City employees remain dedicated |

City employees remain dedicated

Bill Gieg

My name is Bill Gieg. Many of you know me from the 28-plus years my wife, Liz, and I have been part of this community. I have worked for the City of South Lake Tahoe for 17 years, and Harrah’s for 11 years. I coached baseball and soccer with many of your children over the years and directed a non-profit organization for the past 16 years (Church Family Missions). I have probably spoken at your church or social organization. My wife and I live in a two-bedroom home we purchased in 1985. I have two boys, 19 and 15. We take very few vacations and I drive an old truck that is the brunt of jokes at work. Like many of you it seems we are “always broke but never poor.”

Why am I telling you all this?

First to qualify myself as an example of the Tahoe middle class family with the same struggles as most of you, and secondly to let this preface my position as president of the South Lake Tahoe Employees Association. I have heard rumors and conjecture over the last couple weeks in regards to those I represent. And all of this is falsely creating some finger-pointing and whispers.

I represent about one-third of all city workers. They do not get the same attention as “Tahoe’s Finest,” but they are all around you keeping things going. They are the secretaries, the permit techs, the inspectors, the airport workers. They are the ones who keep the pool open for the kids and provide after-school programs. They assist and provide for the senior citizens at the senior center. They keep the ball fields open and provide a safe place for our children to play. They generate revenue for our great city by operating the golf course and campground. They are support workers at the police and fire stations. They are the mechanics who fix everything from a leaf blower to a motor grader. They work in purchasing, accounting and payroll. They maintain hundreds of miles of road and keep the roads clear so police cars and fire trucks can get to your home during an emergency. They answer the complaint calls and deal with building and permit issues. I could go on but basically they are the (blue collar) employees who are the foundation of the operation of the city. It is time that we respond to some of the questions now in the community.

“Are you guys on strike, and if not, what happened with snow removal on the New Year’s weekend?”

No, we are not on strike. It is true: we are in negotiations and have been for over a year. Months ago we addressed the City Council and asked that they get involved and participate in the solutions to issues yet to be resolved. This has built some frustration. Other units have closed their contracts, which include issues we have been denied. Although negotiations are protracted, we will continue to provide services to the people we value most, you the community.

Why would a plow driver retaliate or even care if a property tax initiative passes? His concerns are much simpler, “Does the machine run OK and is it safe?” If there is a problem with the machine, the mechanics fix it.

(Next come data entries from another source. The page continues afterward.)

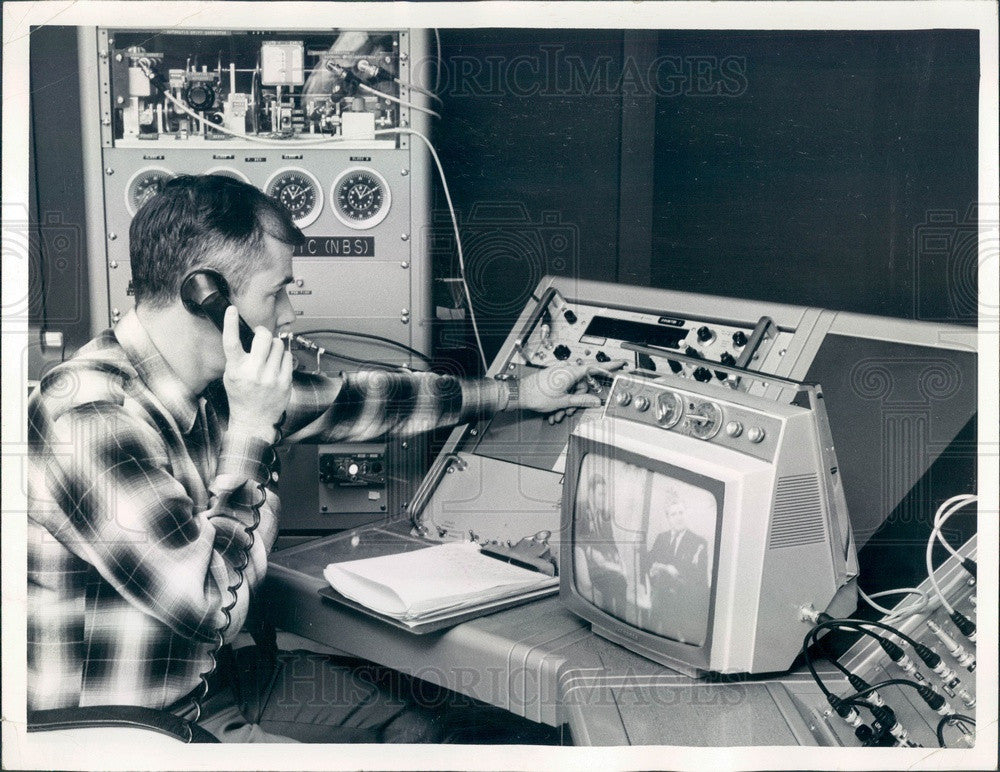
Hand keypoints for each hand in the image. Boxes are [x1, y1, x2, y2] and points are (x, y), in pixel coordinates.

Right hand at [222, 307, 292, 432]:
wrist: (254, 420)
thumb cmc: (241, 396)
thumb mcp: (231, 376)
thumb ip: (238, 357)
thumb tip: (245, 335)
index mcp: (236, 370)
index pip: (231, 342)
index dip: (230, 324)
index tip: (232, 310)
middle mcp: (253, 372)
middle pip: (263, 337)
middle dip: (262, 332)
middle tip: (260, 335)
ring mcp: (271, 377)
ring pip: (278, 344)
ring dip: (273, 345)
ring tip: (269, 355)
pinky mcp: (285, 382)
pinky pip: (287, 357)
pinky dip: (282, 357)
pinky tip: (277, 365)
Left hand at [517, 360, 626, 422]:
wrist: (520, 394)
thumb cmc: (537, 395)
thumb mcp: (564, 401)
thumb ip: (582, 400)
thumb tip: (595, 400)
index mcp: (571, 372)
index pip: (595, 367)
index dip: (609, 367)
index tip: (620, 363)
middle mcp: (566, 369)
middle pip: (582, 384)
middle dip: (578, 399)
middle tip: (571, 409)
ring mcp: (559, 372)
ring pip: (572, 388)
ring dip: (568, 402)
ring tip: (559, 412)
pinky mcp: (554, 376)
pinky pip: (564, 387)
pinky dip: (562, 398)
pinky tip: (555, 409)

End of that story.

Snow removal personnel have never been technically “on call.” We have always, as a courtesy, made ourselves available if a snow storm is imminent. If crew members have plans to leave on Friday, and it looks like snow, they put themselves on alert. If it was his child’s birthday, an anniversary, a vacation, or any other personal plans, he would sacrifice them when snow removal began. I know; I provide those support services. The weekend of the 31st was a unique situation. It had rained all weekend and was forecast to continue raining. A crew was working during the weekend on flooding problems. Another crew worked until 2 a.m. cleaning up the Stateline area. Monday the primary routes were plowed and the sanding truck kept trouble spots sanded. There was no time the public was at risk. This was the first winter holiday weekend in my memory that I had actually not been working. I assume others, including some drivers, thought the same as I did. Caltrans and the county often make the decision on Friday before the crew goes home to have staff in on Saturday or whenever the storm is forecast. This is great insurance for the community and could be part of a “contingency” plan to avoid this type of disruption in the future.

Let me close with a promise from all of us. We will continue to serve this fine city. We enjoy our work and serving you, our customers and fellow taxpayers. In the future, if it concerns us, ask us. If I don’t have an answer, I’ll find out for you. Write to P.O. Box 18010, South Lake Tahoe, 96151 or e-mail Please title them “citizen” so I don’t auto-delete.

– Gieg is president of the president of the City of South Lake Tahoe Employees Association, General and Public Works.